THE PROBLEM: Convert the records into a JSON list of strings, one string per line with blank lines omitted, starting with the line containing "First_Noticeable_Increase_Cumulative_Value" and continuing through the line containing "What is the sum of all Celana values?". Include both of those lines and nothing beyond them.

* * * * * * * * *

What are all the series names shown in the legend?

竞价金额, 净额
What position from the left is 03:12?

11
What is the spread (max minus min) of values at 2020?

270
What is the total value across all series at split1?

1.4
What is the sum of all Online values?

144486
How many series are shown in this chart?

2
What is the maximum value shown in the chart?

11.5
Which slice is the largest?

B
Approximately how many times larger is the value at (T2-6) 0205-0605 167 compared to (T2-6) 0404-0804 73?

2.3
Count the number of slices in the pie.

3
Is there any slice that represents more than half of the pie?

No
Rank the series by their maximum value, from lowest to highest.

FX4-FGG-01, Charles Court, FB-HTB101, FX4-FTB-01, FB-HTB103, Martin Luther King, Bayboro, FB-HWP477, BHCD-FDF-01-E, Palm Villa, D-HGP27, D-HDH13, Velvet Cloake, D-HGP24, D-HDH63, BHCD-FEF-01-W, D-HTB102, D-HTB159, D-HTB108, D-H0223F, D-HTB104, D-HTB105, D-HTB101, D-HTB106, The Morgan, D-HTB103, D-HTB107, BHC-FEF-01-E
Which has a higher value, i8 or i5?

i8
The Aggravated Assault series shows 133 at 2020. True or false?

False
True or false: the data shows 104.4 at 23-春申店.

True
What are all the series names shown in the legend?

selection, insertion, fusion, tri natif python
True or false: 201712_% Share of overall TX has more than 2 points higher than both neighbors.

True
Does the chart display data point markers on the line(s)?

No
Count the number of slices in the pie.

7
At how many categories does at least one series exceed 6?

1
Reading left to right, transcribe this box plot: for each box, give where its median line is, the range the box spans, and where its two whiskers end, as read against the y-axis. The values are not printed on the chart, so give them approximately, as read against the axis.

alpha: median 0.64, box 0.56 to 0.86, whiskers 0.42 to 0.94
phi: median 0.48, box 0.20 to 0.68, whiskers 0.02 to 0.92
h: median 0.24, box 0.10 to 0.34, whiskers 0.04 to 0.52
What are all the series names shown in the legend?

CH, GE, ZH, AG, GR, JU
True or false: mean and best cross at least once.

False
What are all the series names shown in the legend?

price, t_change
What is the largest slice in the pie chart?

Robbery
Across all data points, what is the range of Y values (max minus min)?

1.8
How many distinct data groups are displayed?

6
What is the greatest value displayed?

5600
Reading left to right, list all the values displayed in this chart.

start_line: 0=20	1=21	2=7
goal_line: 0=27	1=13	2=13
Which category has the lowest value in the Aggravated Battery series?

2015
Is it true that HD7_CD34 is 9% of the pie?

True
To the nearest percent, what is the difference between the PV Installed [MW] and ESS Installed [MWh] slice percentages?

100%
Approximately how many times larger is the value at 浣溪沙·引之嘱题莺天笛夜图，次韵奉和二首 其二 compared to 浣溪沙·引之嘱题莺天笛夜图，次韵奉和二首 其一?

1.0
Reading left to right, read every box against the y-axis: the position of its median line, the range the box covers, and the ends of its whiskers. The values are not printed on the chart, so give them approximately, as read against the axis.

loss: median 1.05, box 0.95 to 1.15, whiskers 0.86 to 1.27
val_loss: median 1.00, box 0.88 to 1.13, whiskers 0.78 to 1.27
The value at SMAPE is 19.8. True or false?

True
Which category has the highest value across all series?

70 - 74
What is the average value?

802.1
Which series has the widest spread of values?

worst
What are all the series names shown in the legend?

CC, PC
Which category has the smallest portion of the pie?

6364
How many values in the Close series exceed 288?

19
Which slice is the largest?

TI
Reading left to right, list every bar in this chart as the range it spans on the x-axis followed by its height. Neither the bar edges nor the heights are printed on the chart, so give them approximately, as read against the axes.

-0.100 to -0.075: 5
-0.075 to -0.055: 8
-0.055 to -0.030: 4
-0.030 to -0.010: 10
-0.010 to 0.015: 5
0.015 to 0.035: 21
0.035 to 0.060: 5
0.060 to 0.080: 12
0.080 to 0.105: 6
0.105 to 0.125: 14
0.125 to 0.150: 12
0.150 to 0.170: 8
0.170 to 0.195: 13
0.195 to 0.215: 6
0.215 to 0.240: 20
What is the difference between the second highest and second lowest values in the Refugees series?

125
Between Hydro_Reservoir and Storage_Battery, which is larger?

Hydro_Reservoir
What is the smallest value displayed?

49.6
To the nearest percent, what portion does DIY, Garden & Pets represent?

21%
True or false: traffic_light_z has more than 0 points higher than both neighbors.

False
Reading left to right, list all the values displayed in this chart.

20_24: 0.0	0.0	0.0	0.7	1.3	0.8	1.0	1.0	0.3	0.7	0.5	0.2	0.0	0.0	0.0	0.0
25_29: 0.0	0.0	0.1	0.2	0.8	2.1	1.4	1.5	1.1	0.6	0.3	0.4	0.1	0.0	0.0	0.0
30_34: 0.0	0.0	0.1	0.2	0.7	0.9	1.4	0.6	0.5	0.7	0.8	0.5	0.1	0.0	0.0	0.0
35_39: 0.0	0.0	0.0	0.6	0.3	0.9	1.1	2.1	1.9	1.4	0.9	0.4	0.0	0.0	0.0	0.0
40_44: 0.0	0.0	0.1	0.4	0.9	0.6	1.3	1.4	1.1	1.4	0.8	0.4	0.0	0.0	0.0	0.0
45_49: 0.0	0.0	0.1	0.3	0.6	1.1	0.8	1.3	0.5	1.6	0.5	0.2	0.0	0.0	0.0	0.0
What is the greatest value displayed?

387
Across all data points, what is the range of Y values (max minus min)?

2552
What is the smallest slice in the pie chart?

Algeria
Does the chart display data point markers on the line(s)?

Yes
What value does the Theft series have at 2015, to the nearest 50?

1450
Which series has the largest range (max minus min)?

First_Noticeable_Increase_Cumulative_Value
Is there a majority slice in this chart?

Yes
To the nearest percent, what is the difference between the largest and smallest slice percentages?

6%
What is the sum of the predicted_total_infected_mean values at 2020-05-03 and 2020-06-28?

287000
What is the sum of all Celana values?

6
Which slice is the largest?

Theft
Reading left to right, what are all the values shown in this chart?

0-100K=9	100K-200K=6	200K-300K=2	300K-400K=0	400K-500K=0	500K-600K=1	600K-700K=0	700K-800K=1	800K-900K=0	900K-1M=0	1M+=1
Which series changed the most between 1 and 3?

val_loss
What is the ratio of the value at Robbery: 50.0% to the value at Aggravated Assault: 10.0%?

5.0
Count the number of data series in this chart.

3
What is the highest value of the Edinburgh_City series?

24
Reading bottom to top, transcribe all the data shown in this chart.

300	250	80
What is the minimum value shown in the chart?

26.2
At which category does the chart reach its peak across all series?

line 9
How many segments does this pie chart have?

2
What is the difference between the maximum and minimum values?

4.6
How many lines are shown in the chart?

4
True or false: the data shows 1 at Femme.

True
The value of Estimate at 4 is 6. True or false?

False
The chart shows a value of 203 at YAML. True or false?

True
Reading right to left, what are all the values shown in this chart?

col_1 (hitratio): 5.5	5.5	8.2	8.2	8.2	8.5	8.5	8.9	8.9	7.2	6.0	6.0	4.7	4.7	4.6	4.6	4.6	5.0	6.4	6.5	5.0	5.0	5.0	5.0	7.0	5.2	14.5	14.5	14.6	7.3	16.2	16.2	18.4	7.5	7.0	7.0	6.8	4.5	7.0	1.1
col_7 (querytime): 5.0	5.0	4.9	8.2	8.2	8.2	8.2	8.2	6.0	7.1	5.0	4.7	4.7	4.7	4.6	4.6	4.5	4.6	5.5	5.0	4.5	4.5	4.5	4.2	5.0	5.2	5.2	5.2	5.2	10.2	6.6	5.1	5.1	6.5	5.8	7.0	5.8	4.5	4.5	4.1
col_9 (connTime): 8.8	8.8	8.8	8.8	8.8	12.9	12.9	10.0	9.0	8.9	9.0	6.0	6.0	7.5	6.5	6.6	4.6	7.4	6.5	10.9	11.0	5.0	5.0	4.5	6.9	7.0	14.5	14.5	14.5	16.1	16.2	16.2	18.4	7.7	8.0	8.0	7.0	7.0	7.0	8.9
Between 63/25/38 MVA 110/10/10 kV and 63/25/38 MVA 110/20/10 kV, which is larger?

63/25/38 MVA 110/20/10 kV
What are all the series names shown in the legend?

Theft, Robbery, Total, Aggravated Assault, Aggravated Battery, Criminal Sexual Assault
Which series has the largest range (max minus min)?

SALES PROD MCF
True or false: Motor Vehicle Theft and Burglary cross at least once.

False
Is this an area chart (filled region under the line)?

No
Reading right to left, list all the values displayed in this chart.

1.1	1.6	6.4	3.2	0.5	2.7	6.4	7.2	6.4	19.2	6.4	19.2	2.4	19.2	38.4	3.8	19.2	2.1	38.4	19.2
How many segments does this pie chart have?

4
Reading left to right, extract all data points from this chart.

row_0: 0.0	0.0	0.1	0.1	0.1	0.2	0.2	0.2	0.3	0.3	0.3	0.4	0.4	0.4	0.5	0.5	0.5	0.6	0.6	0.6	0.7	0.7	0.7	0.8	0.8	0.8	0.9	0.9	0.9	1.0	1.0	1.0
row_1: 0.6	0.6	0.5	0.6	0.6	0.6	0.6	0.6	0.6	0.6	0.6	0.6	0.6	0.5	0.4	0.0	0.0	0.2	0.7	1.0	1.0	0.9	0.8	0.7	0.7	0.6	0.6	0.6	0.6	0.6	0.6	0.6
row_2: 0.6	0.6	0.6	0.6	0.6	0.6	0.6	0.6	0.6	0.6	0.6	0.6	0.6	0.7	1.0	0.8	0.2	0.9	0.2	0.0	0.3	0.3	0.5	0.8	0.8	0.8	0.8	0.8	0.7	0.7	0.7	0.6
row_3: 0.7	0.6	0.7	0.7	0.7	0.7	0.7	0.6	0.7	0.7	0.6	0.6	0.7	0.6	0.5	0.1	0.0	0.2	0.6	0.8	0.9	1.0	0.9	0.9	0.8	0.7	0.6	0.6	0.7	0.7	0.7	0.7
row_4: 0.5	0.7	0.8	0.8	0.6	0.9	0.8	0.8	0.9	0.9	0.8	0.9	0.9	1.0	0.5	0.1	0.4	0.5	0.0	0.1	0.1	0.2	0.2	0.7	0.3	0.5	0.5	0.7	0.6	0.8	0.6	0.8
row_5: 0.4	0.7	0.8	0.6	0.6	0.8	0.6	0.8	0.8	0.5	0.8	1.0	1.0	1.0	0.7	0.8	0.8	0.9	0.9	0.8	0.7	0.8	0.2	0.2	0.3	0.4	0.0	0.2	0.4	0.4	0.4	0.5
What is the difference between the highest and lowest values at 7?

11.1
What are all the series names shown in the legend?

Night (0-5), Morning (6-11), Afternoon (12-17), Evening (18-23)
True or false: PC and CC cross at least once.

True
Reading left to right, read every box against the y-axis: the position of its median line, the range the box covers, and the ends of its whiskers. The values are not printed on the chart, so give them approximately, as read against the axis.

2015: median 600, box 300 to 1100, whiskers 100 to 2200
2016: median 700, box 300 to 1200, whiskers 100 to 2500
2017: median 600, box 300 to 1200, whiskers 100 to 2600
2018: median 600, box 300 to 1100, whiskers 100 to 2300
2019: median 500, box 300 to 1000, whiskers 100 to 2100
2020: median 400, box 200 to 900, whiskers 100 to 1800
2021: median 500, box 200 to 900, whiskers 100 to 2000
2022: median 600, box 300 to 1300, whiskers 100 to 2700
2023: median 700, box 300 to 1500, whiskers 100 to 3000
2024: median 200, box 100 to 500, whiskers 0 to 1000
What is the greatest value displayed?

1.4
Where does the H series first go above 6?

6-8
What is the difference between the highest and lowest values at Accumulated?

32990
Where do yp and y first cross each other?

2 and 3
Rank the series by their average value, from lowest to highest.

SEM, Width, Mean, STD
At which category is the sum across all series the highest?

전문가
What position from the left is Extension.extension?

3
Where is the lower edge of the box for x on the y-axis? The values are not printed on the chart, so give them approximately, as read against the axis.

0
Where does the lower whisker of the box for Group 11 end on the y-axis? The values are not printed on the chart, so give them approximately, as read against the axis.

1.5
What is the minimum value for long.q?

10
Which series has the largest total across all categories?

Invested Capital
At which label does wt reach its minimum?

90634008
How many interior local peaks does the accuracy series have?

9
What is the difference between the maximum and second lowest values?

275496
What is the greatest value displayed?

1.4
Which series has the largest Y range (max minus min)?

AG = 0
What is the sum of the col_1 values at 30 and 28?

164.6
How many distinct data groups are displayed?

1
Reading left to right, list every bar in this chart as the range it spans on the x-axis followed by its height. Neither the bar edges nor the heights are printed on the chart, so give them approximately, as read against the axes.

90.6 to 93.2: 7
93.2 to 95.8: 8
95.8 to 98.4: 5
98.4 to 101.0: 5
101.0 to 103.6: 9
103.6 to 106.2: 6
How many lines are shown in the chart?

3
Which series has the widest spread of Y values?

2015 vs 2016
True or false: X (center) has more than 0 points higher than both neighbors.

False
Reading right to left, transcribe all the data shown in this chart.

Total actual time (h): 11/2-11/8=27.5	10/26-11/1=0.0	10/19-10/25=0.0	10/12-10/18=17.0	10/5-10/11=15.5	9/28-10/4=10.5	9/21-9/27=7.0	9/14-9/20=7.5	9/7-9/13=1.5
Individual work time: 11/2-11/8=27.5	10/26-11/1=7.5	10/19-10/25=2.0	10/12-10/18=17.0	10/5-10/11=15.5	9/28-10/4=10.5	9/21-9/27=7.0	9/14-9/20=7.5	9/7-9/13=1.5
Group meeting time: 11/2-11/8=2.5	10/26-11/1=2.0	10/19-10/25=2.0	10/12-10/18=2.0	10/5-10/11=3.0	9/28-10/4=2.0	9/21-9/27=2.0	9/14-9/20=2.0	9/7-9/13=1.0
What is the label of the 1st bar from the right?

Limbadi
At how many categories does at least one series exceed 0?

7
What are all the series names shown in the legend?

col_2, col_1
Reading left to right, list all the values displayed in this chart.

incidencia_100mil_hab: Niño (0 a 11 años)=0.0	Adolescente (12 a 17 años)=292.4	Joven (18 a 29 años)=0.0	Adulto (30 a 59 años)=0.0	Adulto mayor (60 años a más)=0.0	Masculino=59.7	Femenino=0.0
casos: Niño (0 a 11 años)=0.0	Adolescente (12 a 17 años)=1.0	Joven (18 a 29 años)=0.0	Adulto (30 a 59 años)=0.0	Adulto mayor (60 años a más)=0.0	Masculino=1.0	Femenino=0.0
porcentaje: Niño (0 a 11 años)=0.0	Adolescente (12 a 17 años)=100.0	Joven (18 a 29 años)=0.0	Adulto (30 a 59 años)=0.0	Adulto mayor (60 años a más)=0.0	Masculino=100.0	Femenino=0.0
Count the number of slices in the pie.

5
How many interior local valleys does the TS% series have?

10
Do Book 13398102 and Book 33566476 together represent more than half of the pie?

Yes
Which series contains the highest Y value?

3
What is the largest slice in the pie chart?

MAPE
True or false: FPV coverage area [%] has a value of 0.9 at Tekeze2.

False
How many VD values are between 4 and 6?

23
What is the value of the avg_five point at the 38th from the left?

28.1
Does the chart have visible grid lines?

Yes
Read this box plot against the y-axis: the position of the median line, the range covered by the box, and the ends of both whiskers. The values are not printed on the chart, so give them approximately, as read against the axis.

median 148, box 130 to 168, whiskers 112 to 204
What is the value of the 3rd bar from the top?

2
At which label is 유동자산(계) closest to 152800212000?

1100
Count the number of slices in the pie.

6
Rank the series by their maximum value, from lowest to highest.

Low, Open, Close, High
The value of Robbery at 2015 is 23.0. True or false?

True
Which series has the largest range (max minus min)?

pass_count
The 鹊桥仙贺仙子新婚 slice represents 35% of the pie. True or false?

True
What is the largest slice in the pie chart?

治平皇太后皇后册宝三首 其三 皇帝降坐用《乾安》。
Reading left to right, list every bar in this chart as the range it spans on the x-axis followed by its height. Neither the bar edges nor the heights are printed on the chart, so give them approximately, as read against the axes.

* * * * * * * * *

RESULT FOR THIS TASK:
[
  "First_Noticeable_Increase_Cumulative_Value",
  "Is there a majority slice in this chart?",
  "Yes",
  "To the nearest percent, what is the difference between the largest and smallest slice percentages?",
  "6%",
  "What is the sum of the predicted_total_infected_mean values at 2020-05-03 and 2020-06-28?",
  "287000",
  "What is the sum of all Celana values?"
]